begin
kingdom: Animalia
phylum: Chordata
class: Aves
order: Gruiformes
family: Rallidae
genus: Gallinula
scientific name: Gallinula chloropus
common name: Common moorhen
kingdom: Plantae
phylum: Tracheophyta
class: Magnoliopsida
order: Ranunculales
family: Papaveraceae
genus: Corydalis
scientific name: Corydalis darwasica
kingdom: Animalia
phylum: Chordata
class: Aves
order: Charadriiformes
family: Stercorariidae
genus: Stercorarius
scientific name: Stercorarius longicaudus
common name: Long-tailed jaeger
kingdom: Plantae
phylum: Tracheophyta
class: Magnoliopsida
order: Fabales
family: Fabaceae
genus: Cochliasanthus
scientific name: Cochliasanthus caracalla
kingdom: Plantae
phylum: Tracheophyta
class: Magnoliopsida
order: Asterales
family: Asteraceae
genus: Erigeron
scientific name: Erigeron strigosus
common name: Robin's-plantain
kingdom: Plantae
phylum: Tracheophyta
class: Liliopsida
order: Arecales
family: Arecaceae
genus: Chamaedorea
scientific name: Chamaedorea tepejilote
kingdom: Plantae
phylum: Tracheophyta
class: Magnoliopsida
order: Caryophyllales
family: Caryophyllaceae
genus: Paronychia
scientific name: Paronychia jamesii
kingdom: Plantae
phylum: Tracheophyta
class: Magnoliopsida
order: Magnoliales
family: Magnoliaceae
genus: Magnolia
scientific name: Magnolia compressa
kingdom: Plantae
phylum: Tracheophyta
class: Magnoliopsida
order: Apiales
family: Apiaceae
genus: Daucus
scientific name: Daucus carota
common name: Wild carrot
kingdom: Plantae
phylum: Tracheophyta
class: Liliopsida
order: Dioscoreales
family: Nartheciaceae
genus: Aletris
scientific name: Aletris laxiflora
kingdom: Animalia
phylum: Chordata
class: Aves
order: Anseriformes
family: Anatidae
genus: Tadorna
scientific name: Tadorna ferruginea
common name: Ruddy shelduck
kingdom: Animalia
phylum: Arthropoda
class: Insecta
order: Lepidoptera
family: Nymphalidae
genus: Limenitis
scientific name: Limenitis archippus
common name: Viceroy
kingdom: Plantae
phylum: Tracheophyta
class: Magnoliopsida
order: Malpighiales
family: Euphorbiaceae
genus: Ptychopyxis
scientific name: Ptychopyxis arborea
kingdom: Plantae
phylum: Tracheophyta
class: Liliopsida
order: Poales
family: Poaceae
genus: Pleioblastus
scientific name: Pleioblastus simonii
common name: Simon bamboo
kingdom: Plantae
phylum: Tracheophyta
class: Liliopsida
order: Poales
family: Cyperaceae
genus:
end
> **WRITTEN TASK**: Copy the lines of the records above without any change. Begin at the line that contains "class: Insecta" and stop after the line that contains "genus: Ptychopyxis".

> **WORKED ANSWER**:
class: Insecta
order: Lepidoptera
family: Nymphalidae
genus: Limenitis
scientific name: Limenitis archippus
common name: Viceroy
kingdom: Plantae
phylum: Tracheophyta
class: Magnoliopsida
order: Malpighiales
family: Euphorbiaceae
genus: Ptychopyxis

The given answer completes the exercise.